If that plumber needs to return to your house regularly while you’re off at work or running errands, you may just give him a key to the door. But how do you know what he’s doing once inside? The final result may be the fix that is required, but it may also leave time for an unscrupulous person to wander through the house and see what else is going on.
This is exactly the same situation that can exist for remote support when vendors are allowed full remote access to your network. They may be there to update the HVAC system, but may also be free to access other parts of the network. The real trouble starts if that technician uses weak login credentials for that remote access connection. In our scenario, it would be like the plumber leaving the key in the front door so that anyone who walks by the house can just go on in. It would take a long time for a criminal to walk door-to-door looking for a key in a lock, but it only takes minutes for hackers to scan the Internet for unsecured remote access ports and brute-force a generic password.
This situation can also be reversed too. For our plumber, he wants to be sure that he can prove he carried out his allotted work to the best of his ability. However, he also can benefit from showing that he only completed that work. If his job is to fix pipes under the kitchen sink and suddenly the upstairs bathroom springs a leak, how can he prove that his actions did not have an impact there?
For IT support professionals, fixing a customer’s IT problem can have the same requirement. Is there an audit trail for that fix, and how did it get completed? Is there a record of what IT support touched and when? I have seen a support rep at one outsourcing company use a video of his support call to prove that his changes were not responsible for a system failure, which enabled both sides to get to the root of the problem faster.

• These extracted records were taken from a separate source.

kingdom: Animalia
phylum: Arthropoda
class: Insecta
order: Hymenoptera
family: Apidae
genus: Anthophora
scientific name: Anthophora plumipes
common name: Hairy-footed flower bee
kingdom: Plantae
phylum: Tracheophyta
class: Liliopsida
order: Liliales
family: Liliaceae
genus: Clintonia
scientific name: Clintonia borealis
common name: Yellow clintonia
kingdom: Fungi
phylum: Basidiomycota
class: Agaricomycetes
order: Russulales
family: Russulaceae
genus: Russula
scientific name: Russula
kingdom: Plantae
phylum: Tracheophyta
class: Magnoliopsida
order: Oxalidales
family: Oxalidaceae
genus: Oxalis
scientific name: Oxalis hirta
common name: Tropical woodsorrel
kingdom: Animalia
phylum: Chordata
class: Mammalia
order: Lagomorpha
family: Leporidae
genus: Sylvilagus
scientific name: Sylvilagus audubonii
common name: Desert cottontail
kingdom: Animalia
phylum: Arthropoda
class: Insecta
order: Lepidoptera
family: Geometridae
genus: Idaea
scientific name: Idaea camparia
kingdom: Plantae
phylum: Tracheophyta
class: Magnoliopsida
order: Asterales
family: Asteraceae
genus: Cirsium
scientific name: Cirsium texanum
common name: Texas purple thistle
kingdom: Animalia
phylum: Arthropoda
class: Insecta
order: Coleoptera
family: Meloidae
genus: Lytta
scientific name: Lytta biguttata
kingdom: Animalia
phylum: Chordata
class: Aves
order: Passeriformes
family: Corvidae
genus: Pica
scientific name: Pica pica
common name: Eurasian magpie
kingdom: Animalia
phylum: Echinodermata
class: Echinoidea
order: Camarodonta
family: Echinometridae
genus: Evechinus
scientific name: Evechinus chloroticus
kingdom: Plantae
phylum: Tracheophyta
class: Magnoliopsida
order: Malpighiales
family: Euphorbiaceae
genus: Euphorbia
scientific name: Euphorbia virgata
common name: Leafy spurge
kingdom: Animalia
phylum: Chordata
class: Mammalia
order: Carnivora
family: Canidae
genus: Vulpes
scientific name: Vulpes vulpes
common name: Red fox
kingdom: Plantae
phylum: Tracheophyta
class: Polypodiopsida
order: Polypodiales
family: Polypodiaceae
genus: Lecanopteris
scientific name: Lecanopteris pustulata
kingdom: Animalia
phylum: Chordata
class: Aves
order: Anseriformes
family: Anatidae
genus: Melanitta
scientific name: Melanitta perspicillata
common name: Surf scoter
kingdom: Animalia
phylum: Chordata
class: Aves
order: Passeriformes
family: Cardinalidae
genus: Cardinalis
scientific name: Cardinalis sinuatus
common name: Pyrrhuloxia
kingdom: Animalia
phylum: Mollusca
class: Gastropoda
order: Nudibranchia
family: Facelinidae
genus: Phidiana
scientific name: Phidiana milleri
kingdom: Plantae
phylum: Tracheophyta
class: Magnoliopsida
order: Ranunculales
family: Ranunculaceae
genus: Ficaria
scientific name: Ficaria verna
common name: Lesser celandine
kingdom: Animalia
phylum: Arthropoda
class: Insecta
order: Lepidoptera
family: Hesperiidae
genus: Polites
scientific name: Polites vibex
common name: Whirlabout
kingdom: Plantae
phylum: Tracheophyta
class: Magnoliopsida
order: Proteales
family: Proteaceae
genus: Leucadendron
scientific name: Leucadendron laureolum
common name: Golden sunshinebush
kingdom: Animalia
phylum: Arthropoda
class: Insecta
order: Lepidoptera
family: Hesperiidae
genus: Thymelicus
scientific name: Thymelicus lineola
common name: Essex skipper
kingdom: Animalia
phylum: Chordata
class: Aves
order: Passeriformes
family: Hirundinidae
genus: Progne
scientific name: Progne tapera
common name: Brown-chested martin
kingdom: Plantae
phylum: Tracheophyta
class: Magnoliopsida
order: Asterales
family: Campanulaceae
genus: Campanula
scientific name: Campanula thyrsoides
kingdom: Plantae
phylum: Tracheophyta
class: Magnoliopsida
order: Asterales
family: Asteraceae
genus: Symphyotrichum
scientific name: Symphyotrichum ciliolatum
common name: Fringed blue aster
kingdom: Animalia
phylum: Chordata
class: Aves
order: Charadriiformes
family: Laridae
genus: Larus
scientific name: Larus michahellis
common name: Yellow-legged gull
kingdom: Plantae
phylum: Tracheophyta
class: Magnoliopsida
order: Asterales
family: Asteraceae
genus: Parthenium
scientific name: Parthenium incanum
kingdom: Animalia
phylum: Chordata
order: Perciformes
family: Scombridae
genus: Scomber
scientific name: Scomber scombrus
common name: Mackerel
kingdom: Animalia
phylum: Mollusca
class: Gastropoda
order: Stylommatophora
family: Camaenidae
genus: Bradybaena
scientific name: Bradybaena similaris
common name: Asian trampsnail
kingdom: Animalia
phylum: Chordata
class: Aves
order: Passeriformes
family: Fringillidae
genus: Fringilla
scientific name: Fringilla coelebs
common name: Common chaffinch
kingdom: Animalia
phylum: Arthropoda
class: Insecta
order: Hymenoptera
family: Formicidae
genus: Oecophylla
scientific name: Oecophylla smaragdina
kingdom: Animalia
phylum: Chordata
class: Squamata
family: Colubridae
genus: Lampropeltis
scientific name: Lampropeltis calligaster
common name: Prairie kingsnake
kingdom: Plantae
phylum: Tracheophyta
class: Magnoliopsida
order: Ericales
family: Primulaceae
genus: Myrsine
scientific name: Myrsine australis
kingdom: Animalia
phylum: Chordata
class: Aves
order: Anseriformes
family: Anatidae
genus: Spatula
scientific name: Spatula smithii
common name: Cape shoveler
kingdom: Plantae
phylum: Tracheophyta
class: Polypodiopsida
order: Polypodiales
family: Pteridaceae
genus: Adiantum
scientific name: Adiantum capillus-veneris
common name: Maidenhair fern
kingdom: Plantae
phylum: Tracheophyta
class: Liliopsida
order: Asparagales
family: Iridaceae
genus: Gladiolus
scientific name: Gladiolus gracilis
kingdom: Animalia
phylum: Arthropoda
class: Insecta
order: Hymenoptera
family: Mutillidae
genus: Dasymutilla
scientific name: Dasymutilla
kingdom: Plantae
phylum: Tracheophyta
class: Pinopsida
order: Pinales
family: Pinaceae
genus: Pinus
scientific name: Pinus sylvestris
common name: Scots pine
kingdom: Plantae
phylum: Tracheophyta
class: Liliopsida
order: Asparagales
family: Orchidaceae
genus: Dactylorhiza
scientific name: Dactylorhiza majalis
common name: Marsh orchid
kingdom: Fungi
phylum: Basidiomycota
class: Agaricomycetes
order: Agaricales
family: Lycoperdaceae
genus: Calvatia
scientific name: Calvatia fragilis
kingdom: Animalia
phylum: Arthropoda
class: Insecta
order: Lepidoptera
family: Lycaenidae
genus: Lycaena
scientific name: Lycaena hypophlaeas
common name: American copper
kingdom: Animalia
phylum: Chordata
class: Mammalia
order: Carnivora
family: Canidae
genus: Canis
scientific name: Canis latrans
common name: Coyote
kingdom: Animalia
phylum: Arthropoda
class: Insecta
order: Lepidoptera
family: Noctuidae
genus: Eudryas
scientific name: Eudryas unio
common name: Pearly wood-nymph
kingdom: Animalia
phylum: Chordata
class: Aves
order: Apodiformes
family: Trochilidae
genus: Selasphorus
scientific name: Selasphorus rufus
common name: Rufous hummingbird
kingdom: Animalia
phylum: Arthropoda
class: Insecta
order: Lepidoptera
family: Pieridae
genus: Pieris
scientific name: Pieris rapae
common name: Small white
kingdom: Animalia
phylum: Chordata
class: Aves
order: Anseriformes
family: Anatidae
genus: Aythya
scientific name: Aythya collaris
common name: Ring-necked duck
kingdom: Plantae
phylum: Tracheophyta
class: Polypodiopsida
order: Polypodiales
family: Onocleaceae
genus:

Trust is an important requirement for working relationships. However, it’s important to have records and proof on what took place. This protects both parties, but also flags where processes can be further improved as well.
For enterprises, it’s important to remember they ultimately bear the responsibility for any actions that third parties or outsourcing companies carry out on their behalf. It’s therefore equally important to ensure that the enterprise’s security policies are actually followed. Secondly, the enterprise has to be in control of any remote access into their network, and be able to limit and cut off that access after if no longer needed. It should also be possible to limit access to only what is required, rather than the whole network.
In our plumbing analogy, this would be like only allowing access to the kitchen rather than the whole house, as the job is only limited to that room. Even better, instead of giving the plumber a key to the front door, make him use a unique pin code that only works during certain hours of the day, along with a retina scan (two-factor authentication!). Finally the plumber can wear the equivalent of a GoPro camera to record everything he’s doing; but the video file should be automatically sent to you so he can’t tamper with it. This can be useful for both parties: the plumber has proof of the quality and accuracy of his work, while the customer can watch what he does and possibly replicate it in future.
In the IT world, capturing an audit trail and video recording of all remote support sessions can improve security for both parties and be used to skill up the internal team where needed.
As companies continue to develop their use of outsourcing providers across their IT, it is important to remember that all those involved want to do the best job possible. By considering security and remote access, enterprises and their partners can ensure that this is maintained.